Only an exact copy of the lines from the one containing "left front paw: (150, 250)" through the last line of the material below belongs in the answer, with no pictures.

Segment Start: Given data

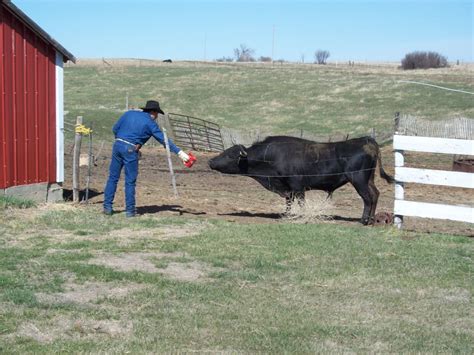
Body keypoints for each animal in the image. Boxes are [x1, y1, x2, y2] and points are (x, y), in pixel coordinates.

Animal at [209, 136, 394, 225]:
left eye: (230, 154)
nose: (210, 161)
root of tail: (366, 140)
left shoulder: (297, 186)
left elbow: (301, 202)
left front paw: (302, 216)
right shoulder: (288, 188)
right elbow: (289, 202)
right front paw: (287, 215)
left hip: (359, 180)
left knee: (368, 198)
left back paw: (364, 221)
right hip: (368, 180)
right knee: (375, 195)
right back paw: (372, 219)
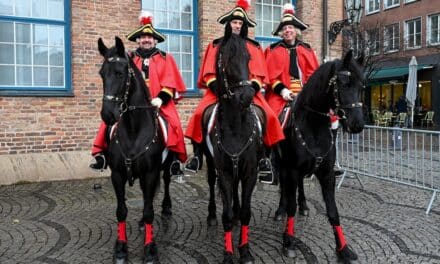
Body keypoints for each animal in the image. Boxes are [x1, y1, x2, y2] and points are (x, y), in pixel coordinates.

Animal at [98, 37, 174, 264]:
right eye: (101, 73)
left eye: (119, 73)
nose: (107, 115)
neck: (133, 130)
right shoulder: (117, 174)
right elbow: (121, 211)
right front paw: (121, 248)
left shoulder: (150, 173)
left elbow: (149, 211)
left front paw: (150, 250)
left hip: (166, 165)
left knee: (166, 181)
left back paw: (166, 206)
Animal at [201, 34, 262, 262]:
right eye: (226, 60)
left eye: (248, 58)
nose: (246, 96)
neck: (236, 126)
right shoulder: (225, 172)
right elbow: (225, 214)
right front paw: (228, 254)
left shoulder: (250, 172)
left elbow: (246, 212)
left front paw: (244, 251)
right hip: (211, 164)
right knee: (211, 184)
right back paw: (211, 215)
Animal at [278, 50, 364, 262]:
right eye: (344, 83)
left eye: (362, 86)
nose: (357, 124)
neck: (314, 125)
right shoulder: (292, 169)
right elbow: (291, 206)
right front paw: (288, 241)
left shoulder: (327, 174)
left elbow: (333, 212)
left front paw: (343, 249)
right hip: (280, 163)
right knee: (284, 187)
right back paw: (280, 209)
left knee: (299, 187)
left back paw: (304, 205)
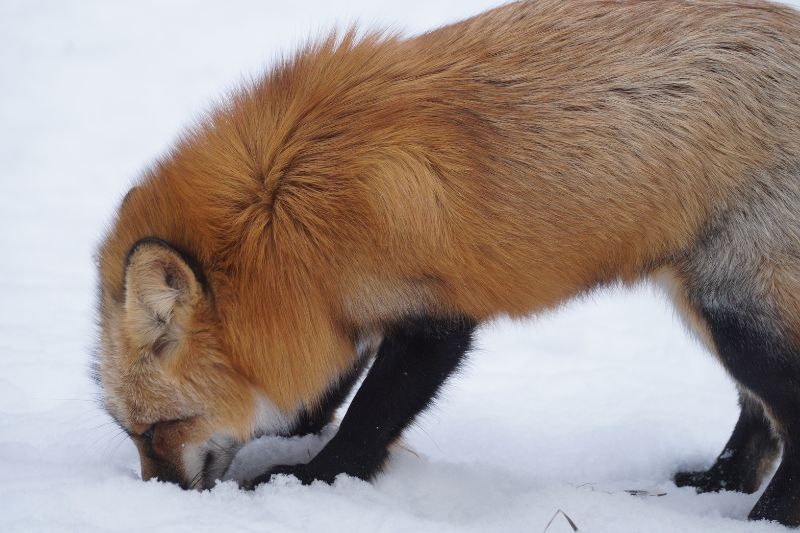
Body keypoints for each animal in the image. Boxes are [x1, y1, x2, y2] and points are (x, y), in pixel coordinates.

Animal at [96, 0, 800, 526]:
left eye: (160, 428)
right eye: (132, 433)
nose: (158, 501)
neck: (284, 203)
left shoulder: (434, 321)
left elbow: (367, 421)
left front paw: (313, 479)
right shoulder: (342, 311)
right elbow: (321, 397)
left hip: (733, 311)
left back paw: (768, 517)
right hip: (705, 302)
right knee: (759, 421)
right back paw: (716, 486)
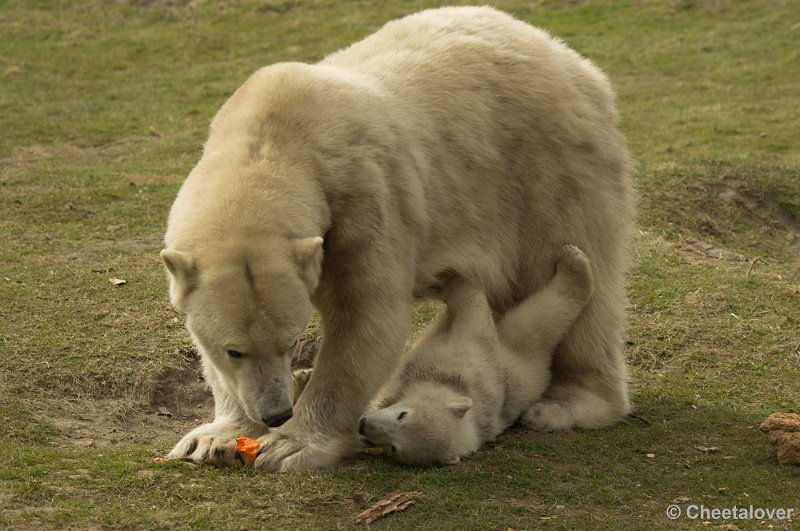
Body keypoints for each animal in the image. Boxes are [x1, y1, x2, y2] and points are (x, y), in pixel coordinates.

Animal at [164, 5, 632, 470]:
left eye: (293, 340)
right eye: (233, 350)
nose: (276, 413)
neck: (276, 140)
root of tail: (572, 60)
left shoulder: (366, 196)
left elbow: (365, 316)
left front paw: (290, 445)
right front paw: (213, 437)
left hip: (548, 171)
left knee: (571, 277)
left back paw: (569, 403)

Segment End: Given data

● Exercise answer
left front paw: (150, 250)
left hip: (166, 165)
left knee: (166, 181)
left back paw: (166, 206)
Animal at [201, 34, 262, 262]:
right eye: (226, 60)
left eye: (248, 58)
nose: (246, 96)
neck: (236, 126)
right shoulder: (225, 172)
right elbow: (225, 214)
right front paw: (228, 254)
left shoulder: (250, 172)
left elbow: (246, 212)
left front paw: (244, 251)
right hip: (211, 164)
right knee: (211, 184)
right back paw: (211, 215)
Animal at [278, 50, 364, 262]:
right eye: (344, 83)
left eye: (362, 86)
nose: (357, 124)
neck: (314, 125)
right shoulder: (292, 169)
right elbow: (291, 206)
right front paw: (288, 241)
left shoulder: (327, 174)
left elbow: (333, 212)
left front paw: (343, 249)
right hip: (280, 163)
right knee: (284, 187)
right back paw: (280, 209)
left knee: (299, 187)
left back paw: (304, 205)
Body keypoints for each animal in the image. Boxes are [x1, y1, x2, y2] and points are (x, y), in pixel coordinates.

Animal at [96, 0, 800, 526]:
left eye: (160, 428)
right eye: (132, 433)
nose: (158, 501)
neck: (284, 203)
left shoulder: (434, 321)
left elbow: (367, 421)
left front paw: (313, 479)
right shoulder: (342, 311)
right elbow: (321, 397)
left hip: (733, 311)
left back paw: (768, 517)
right hip: (705, 302)
right knee: (759, 421)
right back paw: (716, 486)
Body keypoints for each animal in the image. Boxes are [x1, y1, x2, y2] and points are (x, y), in pixel coordinates.

Animal at [164, 5, 632, 470]:
left eye: (293, 340)
right eye: (233, 350)
nose: (276, 413)
neck: (276, 140)
root of tail: (572, 60)
left shoulder: (366, 196)
left elbow: (365, 316)
left front paw: (290, 445)
right front paw: (213, 437)
left hip: (548, 171)
left knee: (571, 277)
left back paw: (569, 403)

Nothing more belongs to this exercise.